Everyone understands that sales taxes are our most regressive tax … they land much more substantially on the poor than the wealthy. The Institute on Taxation and Economic Policy’s examination of tax burdens in South Carolina found that in 2007 those with the lowest 20 % of incomes paid 5.1 % of their income in sales taxes while the wealthiest 1 % paid .8 %. Adding sales taxes on prescription drugs, groceries and home heating fuels and electricity together represents $1.127 billion of the new taxes that will have an especially hard impact on low-income consumers. The elimination of the sales tax on groceries was an explicit attempt by the Republican-controlled General Assembly to reduce some of the regressive impact of the property tax for sales tax swap embodied in Act 388 of 2006. That law raised sales taxes on low income renters while giving them not a penny of property tax relief.

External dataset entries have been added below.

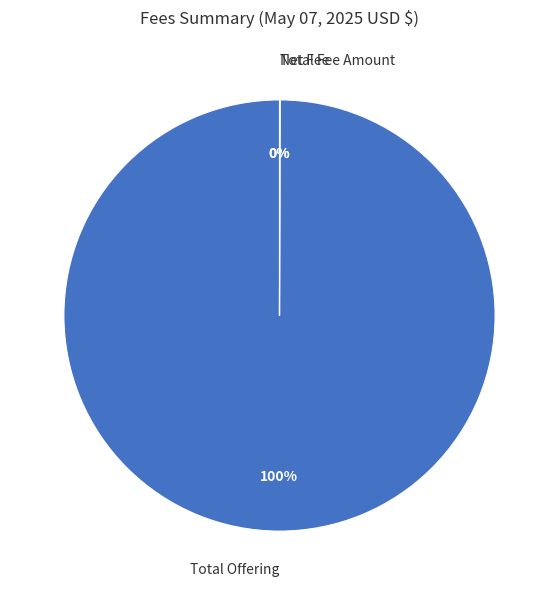

To the nearest percent, what is the difference between the largest and smallest slice percentages?

100%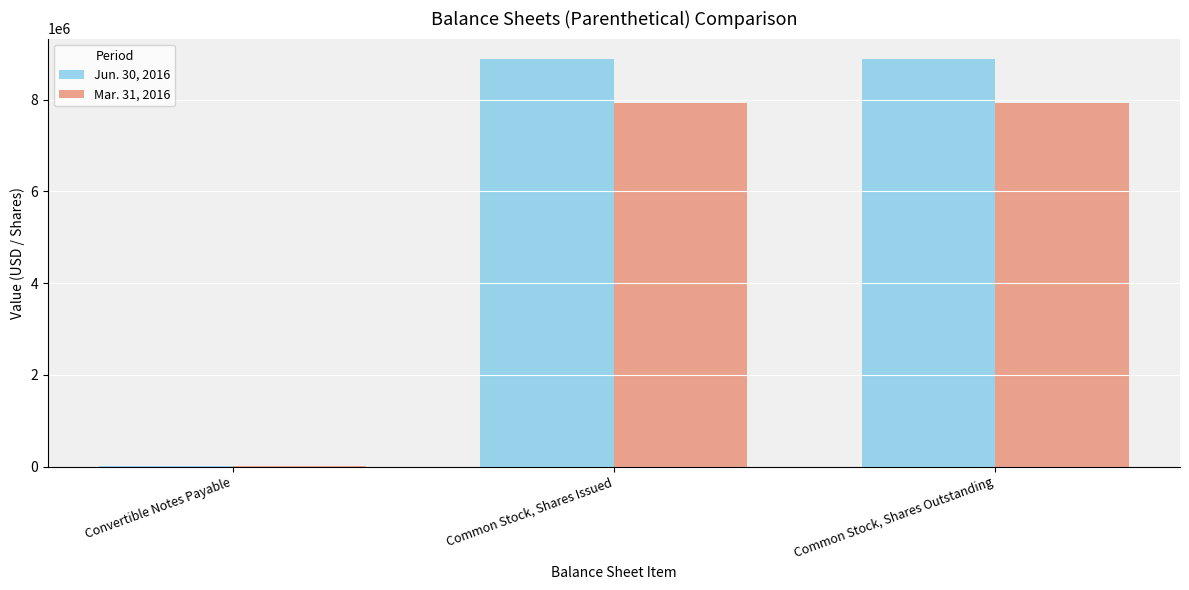

Which series has the largest total across all categories?

Jun. 30, 2016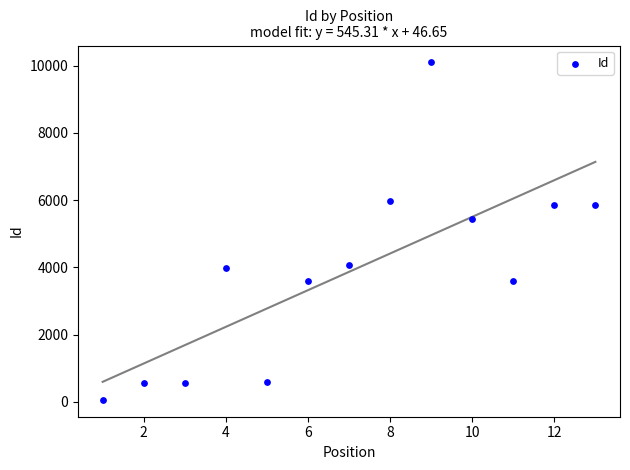

What is the range of Y values (max minus min)?

10039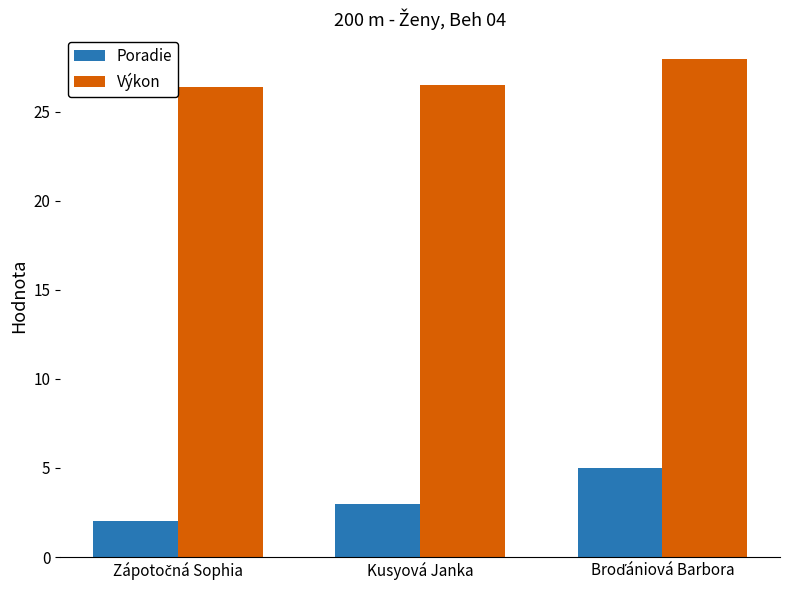

What is the difference between the second highest and minimum values in the Poradie series?

1.0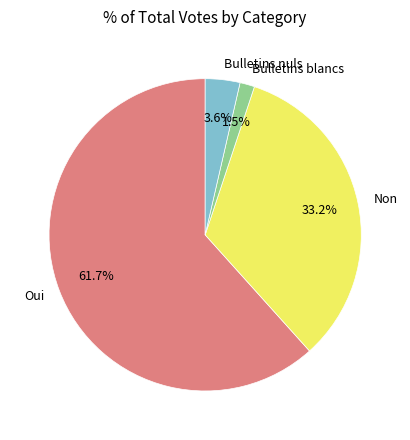

Rank the categories by value from lowest to highest.

Bulletins blancs, Bulletins nuls, Non, Oui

There are ways to reduce the regressive effects of charging sales taxes on additional items and services. Those include a State EITC which provides a refundable, tax credit to working poor families or a refundable low-income tax credit that is not limited to working people and helps the low-income unemployed, disabled and elderly as well.
South Carolina needs to find new revenues and to better balance its tax base. There are many ways to do that which are substantially less regressive than eliminating sales tax exemptions on necessities like prescription drugs, groceries and home heating fuels.